| Bloco de texto |
------
Alguém disse: meu avô lutou e conseguiu as “Diretas Já”, meu pai lutou e conseguiu o “Impeachment do Collor” e eu vou lutar para acabar com a corrupção no meu País (e vou conseguir).
Tudo bem e o que tem a ver isto tudo com os elefantes?
E com o povo brasileiro? E com as manifestações pacíficas e até com os baderneiros?
Quer me parecer que tem tudo a ver, quero acreditar que as qualidades e as limitações dos paquidermes sempre caracterizaram as lutas da juventude e ainda hoje parecem identificar-se com a luta da juventude brasileira para reconstruir os valores deste grande País.
Afinal descobrimos que o elefante estava amarrado com barbante. Descobrimos que somos capazes de revolucionar, de modificar a realidade existente, apenas com a força da indignação legítima, descobrimos que o grande mamífero, símbolo da força e da determinação, mesmo pacífico, nunca esquece.
------
| Tarefas do exercício |
1: Segundo o bloco de texto, o que o pai da pessoa citada lutou e conseguiu?
2: Indique se cada afirmação concorda com o bloco de texto, respondendo sim ou não e citando literalmente as palavras decisivas: (a) o avô mencionado lutou e conseguiu as “Diretas Já”; (b) o elefante estava amarrado com uma corrente; (c) o grande mamífero é apresentado como símbolo da força e da determinação.
3: Liste todas as descobertas que o bloco de texto introduz com a palavra "descobrimos" ou "Descobrimos".

| Linhas fornecidas |
------
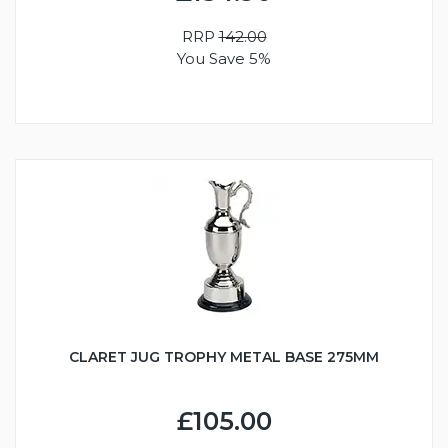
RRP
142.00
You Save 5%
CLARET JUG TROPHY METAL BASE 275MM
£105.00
------
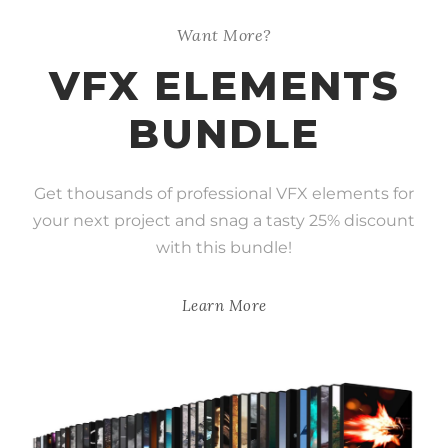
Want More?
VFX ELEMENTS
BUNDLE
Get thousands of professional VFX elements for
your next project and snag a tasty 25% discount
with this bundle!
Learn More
------
| Respostas por item |
1: O “Impeachment do Collor”.

2:
(a) Sim: "meu avô lutou e conseguiu as “Diretas Já”".
(b) Não: "o elefante estava amarrado com barbante".
(c) Sim: "o grande mamífero, símbolo da força e da determinação".

3:
1. O elefante estava amarrado com barbante.
2. Somos capazes de revolucionar, de modificar a realidade existente, apenas com a força da indignação legítima.
3. O grande mamífero, símbolo da força e da determinação, mesmo pacífico, nunca esquece.